At the inauguration of the facilities, Mr Amewu said the government was committed to connecting all communities to the national grid and also encouraging the use of solar energy.

"An additional 38,000 stand-alone solar home systems and 55 mini-grids will be delivered under the Scaling-up Renewable Energy Programme (SREP) in off-grid communities to improve energy access and create opportunities for the private sector and improve the health and well-being of people," he said.

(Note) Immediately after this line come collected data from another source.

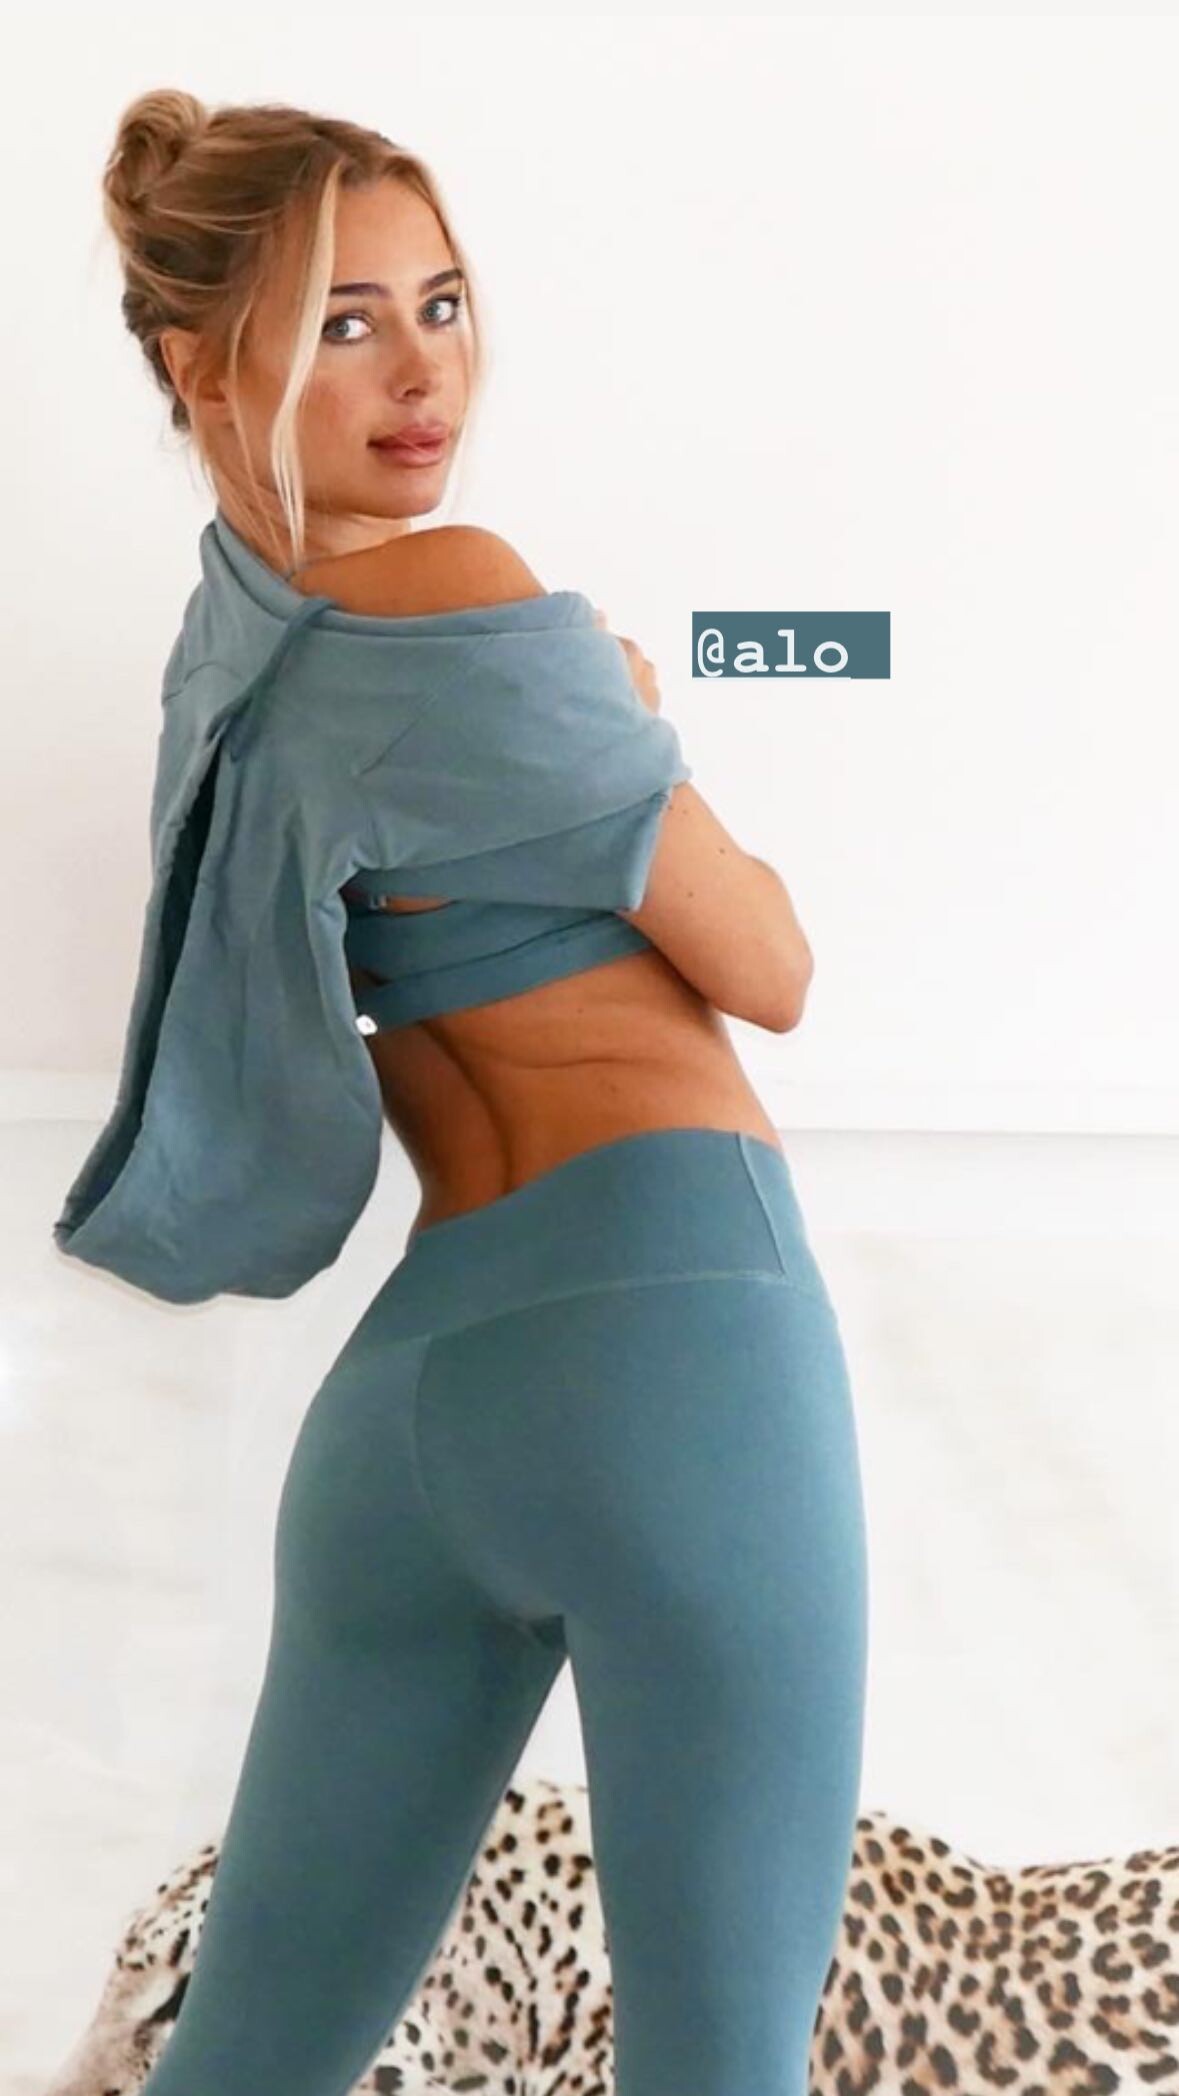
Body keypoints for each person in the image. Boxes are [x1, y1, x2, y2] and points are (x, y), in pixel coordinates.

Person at [95, 86, 870, 2096]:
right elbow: (769, 965)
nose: (422, 370)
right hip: (673, 1346)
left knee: (240, 2066)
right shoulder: (468, 593)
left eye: (437, 303)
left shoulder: (226, 661)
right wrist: (632, 711)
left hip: (410, 1409)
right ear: (201, 365)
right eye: (340, 323)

Mr Amewu said more investment in electricity and solar energy would be targeted at health and education facilities in rural communities to help bridge the gap between urban and rural areas in terms of access to such facilities.

He urged the beneficiary communities to adhere to a strict maintenance culture to ensure that the facilities were put to good use.

"Consider these projects as your own property and take proper care of them because they will bring enormous gains in healthcare delivery and improve your lives," he said.

Good initiative

For his part, the Northern Regional Minister, Mr Salifu Saeed, lauded the UNF and its partners for funding and supervising the projects.
He noted that the installation of solar energy in 11 communities in the Northern Region was a major step to addressing the energy challenge that had hampered healthcare delivery in the area.
"Health and energy are bedfellows that improve the lives of a people, so we are grateful for this initiative and ask for more to be done to better the lives of rural people," he said.

Relief

The Deputy Director of Administration at the Northern Regional Health Directorate, Mr Jeremiah M. Tiimob, said the installation of the solar facility on the CHPS compounds in the region was a huge relief because it would improve the storage of vaccines.

He said health officials had to travel long distances to get vaccines because of the lack of power to store them.